As a 13-year old girl my scoliosis journey was not easy. Instead, it was extremely difficult, both physically and emotionally. Sixteen hours or more of bracing every day impacted every aspect of my life including my relationships with friends, participation in sports, focusing in school, and eating and sleeping. Fortunately, thanks to a lot of effort and determination, and endless advise from Dr. Lonner and support from my family, I was able to avoid surgery and escape all bracing by September 2023.
That September day in 2023 when Dr. Lonner communicated to me that bracing was no longer required was one of the happiest days in my life. I remember saying to myself, I can l finally live a normal life. The pain is over!
So here is my scoliosis journey….
In 2019, at the recommendation of my primary care physician, I had my first appointment with a scoliosis doctor. From September of 2020 to January 2021, my thoracic and lumbar curves unfortunately increased from 18 to 29 degrees and 14 to 21 degrees, respectively. Most problematic was that the doctor feared my curves could materially worsen because the growth predictors indicated significantly more growth to come.
My father, who had also suffered from scoliosis, wanted other opinions and fortunately I ended up with Dr. Lonner. In order to address my increasing curves, including that I also now suffered from a kyphosis curve of 55 degrees, I had no choice but to begin bracing in March, 2021 for 16 hours per day plus daily scoliosis and kyphosis exercises. Sadly, bracing impacted three very important parts of my life: tennis; school; and, friends.
Tennis: Prior to scoliosis bracing, I played tennis tournaments two weekends per month around the United States. My body was free to compete and I loved every aspect of the sport. Training, fitness, and socializing with other tennis players were always fun. However, even though I would not brace while I played tennis or participated in fitness, it had a significant impact on my love for this sport. The brace caused stiffness in my back and made it extremely difficult to compete at the level I desired. It was very upsetting because I had placed so much effort into this sport and it seemed as if the sport was being taken away from me. Also, wearing the brace before and after matches, even though covered by clothes, impacted my desire to socialize with other tennis players. Being different from everyone else was not easy to accept. However, I never gave up and continued to play tournaments throughout my bracing. I eventually recognized that even though competing would be much more difficult, it was ok for me. I could still have fun. I just had to adjust. I just had to compete with the brace too.
School: Beginning in 7th grade, I had to wear my brace to school. My primary objective now was to figure out how to hide my brace from my school friends and other students. I never thought this could ever be my school objective. I thought school was more about learning and having fun with friends. Unfortunately, the brace took control as I spent hour after hour planning to find clothes that would hide my brace and protect me from my greatest fear – other students making fun of me because the brace made me different. The mornings before school were not fun as I would need time to convince myself that my clothes perfectly hid my brace. I also had to adjust because simple things were no longer simple. For example, I would need assistance from the school nurse to put my brace back on after a restroom visit, simple transportation to school was no longer simple, the pressure on by body from the brace was always a distraction and made it more difficult to focus in class (something some teachers never understood), and eating lunch with my brace on was problematic as the brace would impact my eating habits. Fortunately, some of my closest friends were very supportive and over time my fears became less and less. I realized that school could still be fun! I realized it was ok to be different.

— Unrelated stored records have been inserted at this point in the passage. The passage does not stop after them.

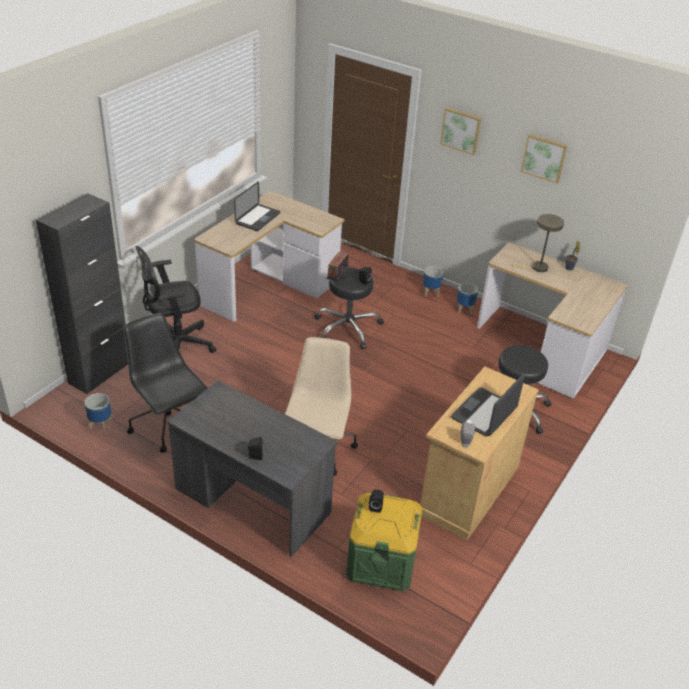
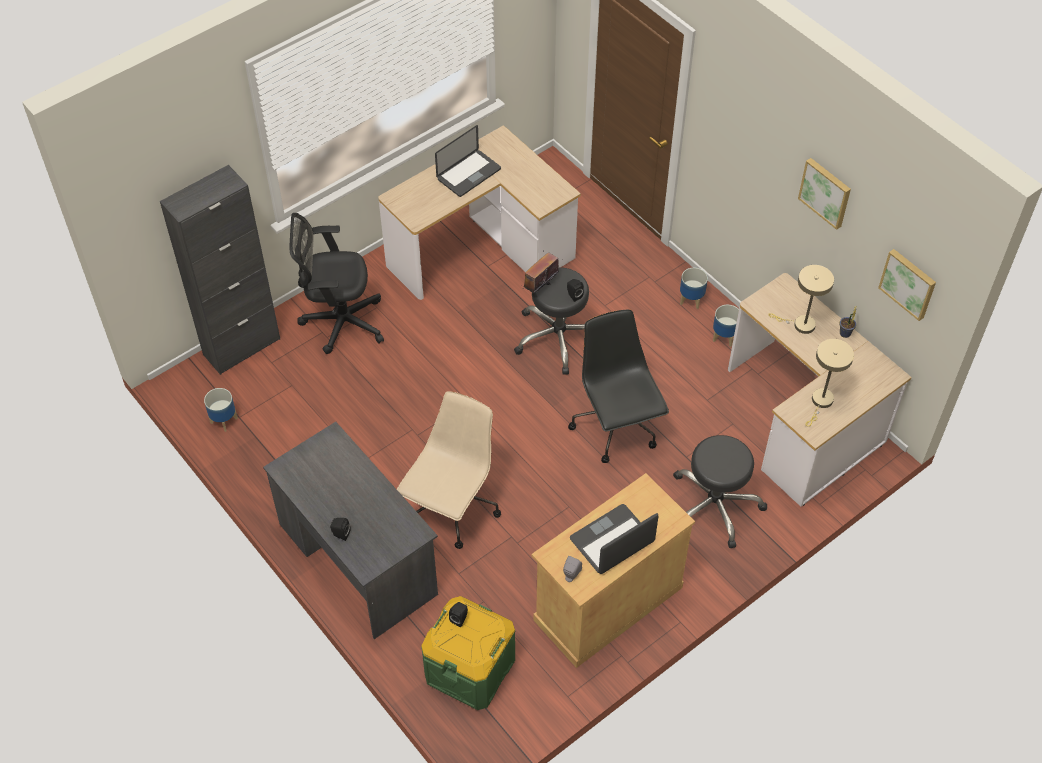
camera: 20 degrees right, 15 degrees up
(169, 425) = (298, 438): black office chair -> black office chair (616, 427)
(461, 130) = (737, 120): picture -> picture (908, 283)
(578, 308) = (821, 402): none -> beige table lamp

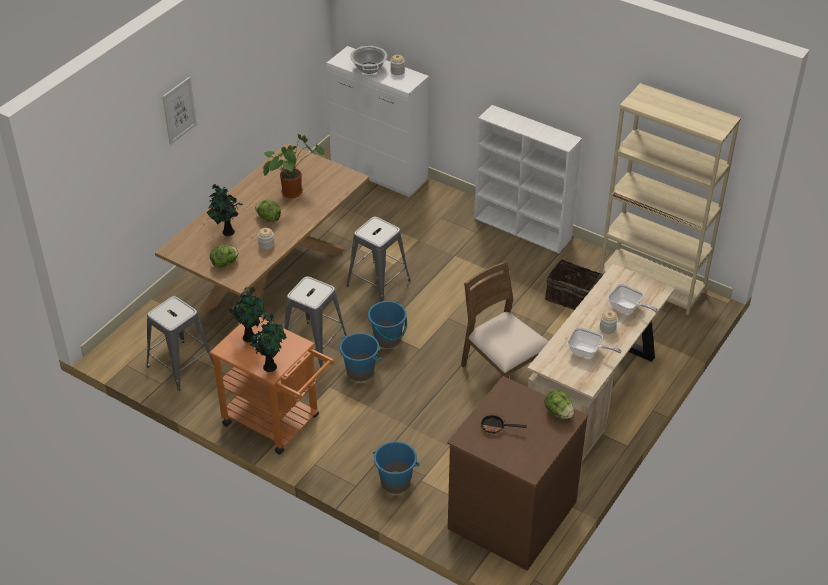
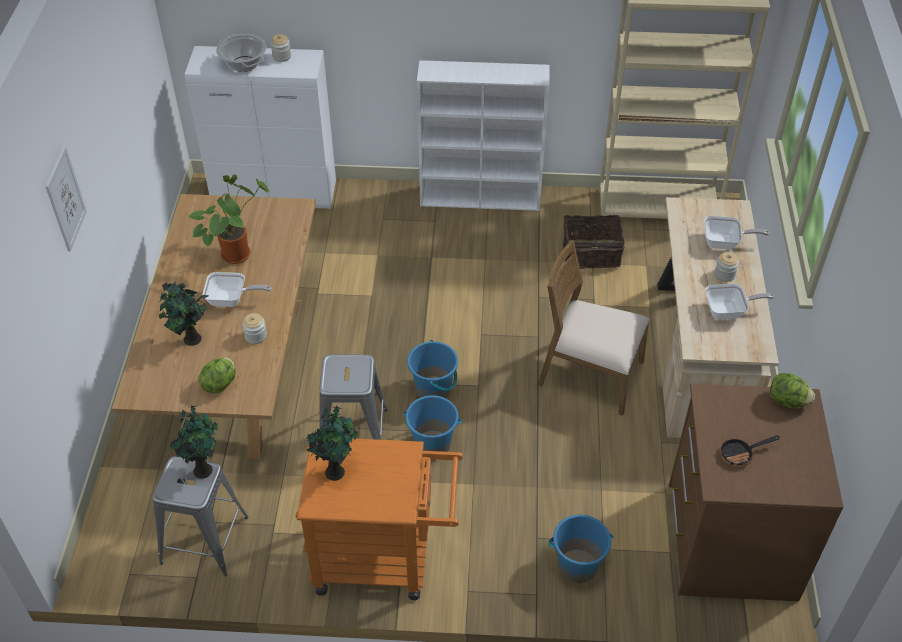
camera: 30 degrees left, 5 degrees up
(268, 218) = (231, 300): lettuce -> frying pan
(270, 366) = (392, 499): potted plant -> potted plant (202, 469)
(378, 283) = (371, 325): grey stool -> none

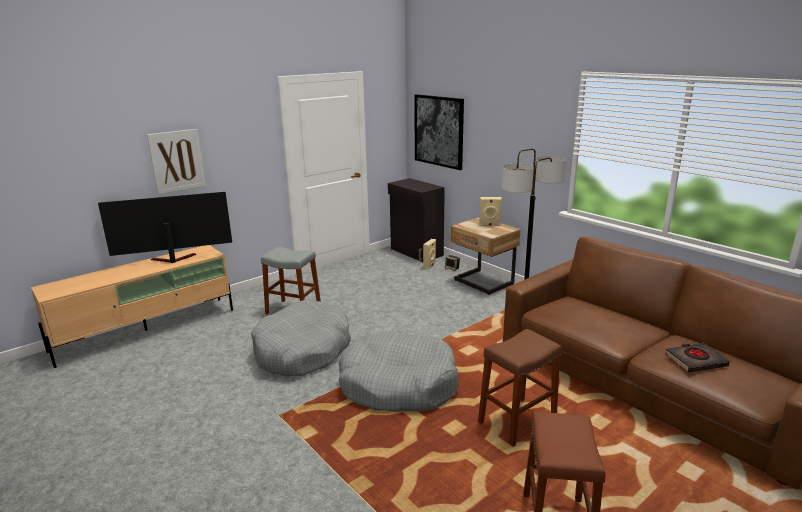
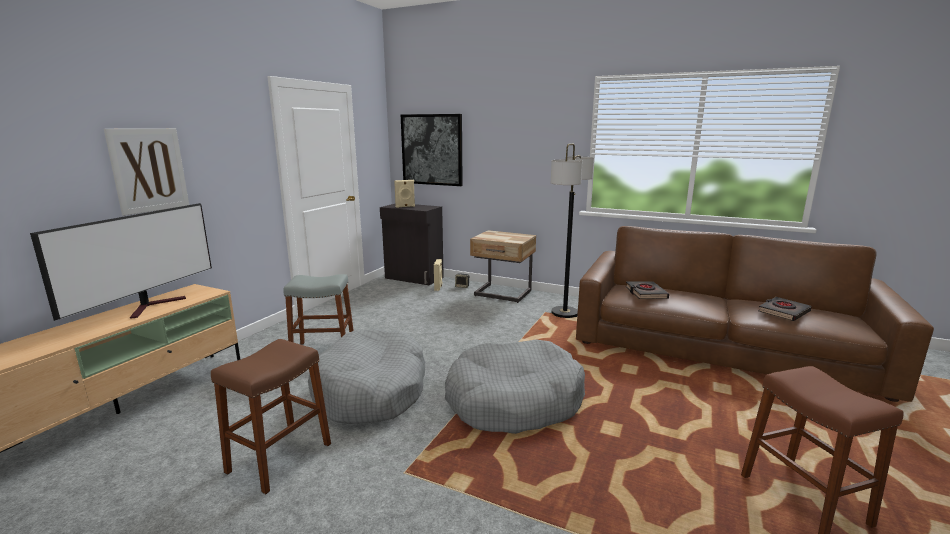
camera: 25 degrees left, 5 degrees down
(172, 260) = (153, 306): television -> television turned 150 degrees clockwise
(489, 225) = (505, 235): beige speaker -> beige speaker (405, 206)
(517, 421) = (659, 406): brown stool -> brown stool (280, 457)
(572, 312) = (645, 293): none -> black book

Friends: Bracing made it difficult to make new friends. Bracing was always a discussion that I did not want to have because it was unclear how other people would react. Initially, I was very shy around new people. However, over time, similar to tennis, I realized that it was just another element that I had to address head on and no longer wanted the brace to defeat me. I realized that other people really didn’t care that I had this brace attached to my body and were willing to engage me no different than any other person. Ultimately, I survived!
My overall message is that although bracing is not easy, it can be very helpful. I achieved my goal of escaping surgery, and my last 5 day out of brace curves in August, 2023 showed significant improvement. My curves finished at less than 10 degrees for thoracic, less than 20 degrees for lumbar, and a normal for kyphosis.